Welcome, Medicaid patients, to the new world of parsimonious medicine.
At the behest of the Legislature, the state Health Care Authority – in the face of protests from emergency room doctors – is rolling out new restrictions on Medicaid payments for ER use. The docs say the rules threaten patients with real medical emergencies; the state says the rules merely target excessive use of some of the most expensive care on Earth.
The state has the better part of this argument. It is moving in the right direction – aggressive cost control – so long as it remains willing to adjust the regulations as needed if problems arise.
The big picture here is the human impact of any kind of unnecessary medical care. If one Medicaid patient with a $100 medical problem winds up creating a $1,000 emergency room bill, that’s $900 that might have been spent on care for nine other patients.
The Health Care Authority estimates that more than $50 million could be saved by shifting routine ailments away from emergency rooms. That money could be spent instead on broader medical coverage, child protective services, mental health counseling, etc. Unnecessary state services – including excessive ER use – rob necessary services that protect the vulnerable.
Getting down to particulars, ER physicians are alarmed that the state is reclassifying some dire-sounding diagnoses – such as chest pain – from emergency to non-emergency conditions.
The concern is legitimate. Any Medicaid client who shows up at a hospital with a serious cardiac problem – or signs of another life-threatening illness – should certainly be treated as an emergency patient. The hospital and his or her doctors should be reimbursed accordingly.
But Jeffery Thompson, the Health Care Authority’s chief medical officer, says flatly, “All emergencies will be covered.” The new regulations, he said, target the small percentage of Medicaid clients who use emergency rooms for routine ailments or even fictional problems.
Let’s say a client shows up with chest pain, and the ER staff finds no cardiac problem. He shows up twice more – with the same results. After the third time in a given year, Medicaid will stop paying.

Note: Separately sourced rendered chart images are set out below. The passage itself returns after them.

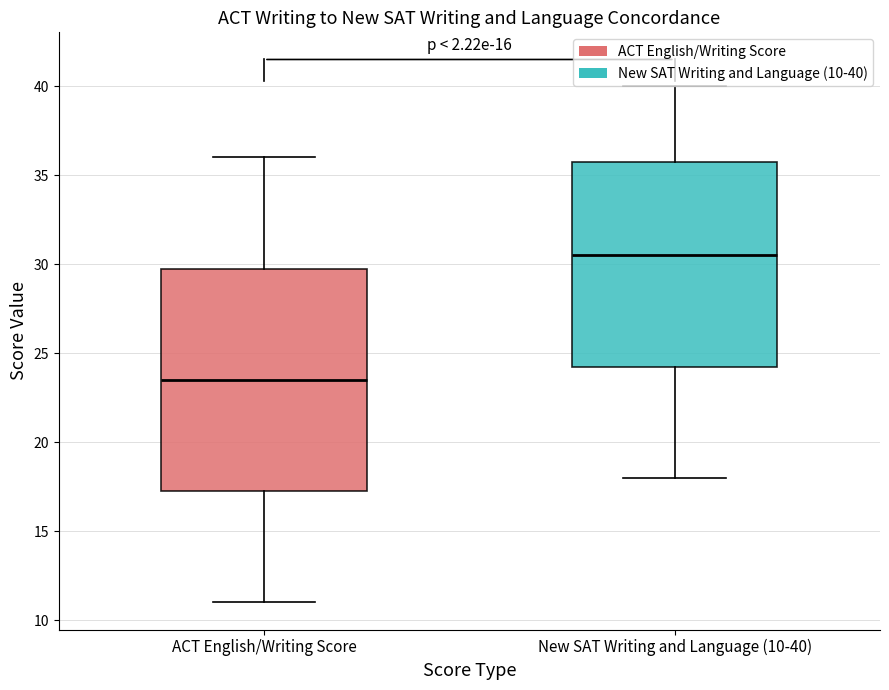

Where is the upper edge of the box for New SAT Writing and Language (10-40) on the y-axis? The values are not printed on the chart, so give them approximately, as read against the axis.

36.0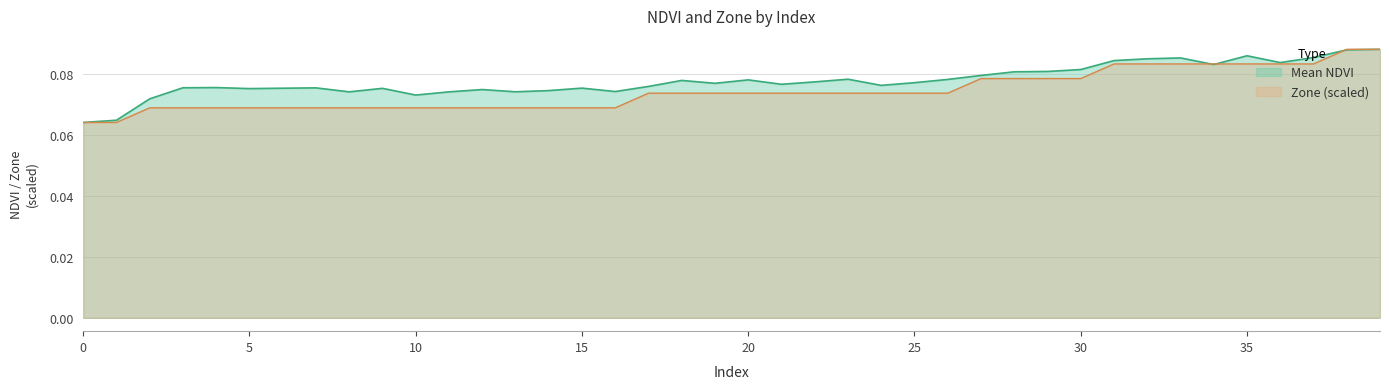

Rank the categories by Mean NDVI value from lowest to highest.

0, 1, 2, 10, 11, 8, 13, 16, 14, 12, 5, 9, 6, 15, 7, 3, 4, 17, 24, 21, 19, 25, 22, 18, 20, 26, 23, 27, 28, 29, 30, 34, 36, 31, 32, 33, 37, 35, 38, 39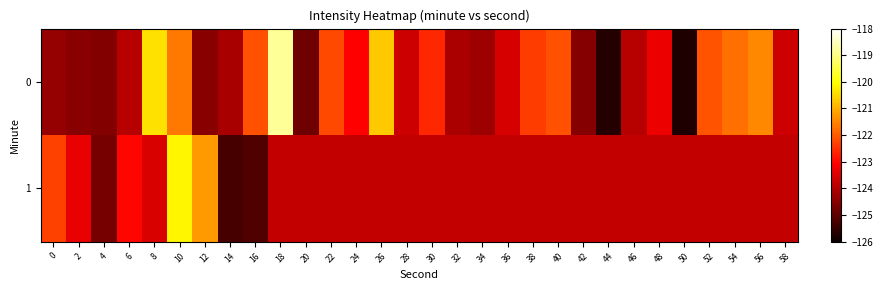

Between 50 and 22, which is larger?

22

In some such cases, clients should have been getting care from ordinary clinics. In others, they should have been referred to mental health treatment. In a small percentage of cases, they’re simply seeking narcotics. Rarely do they need yet another – and another, and another – full emergency work-up for the same symptoms.
Yes, any restriction on reimbursement creates the possibility that someone won’t get needed treatment. Thompson says the Health Care Authority will be paying close attention to how patients fare under the restrictions. We trust the state’s emergency physicians to scream bloody murder if the plan goes awry.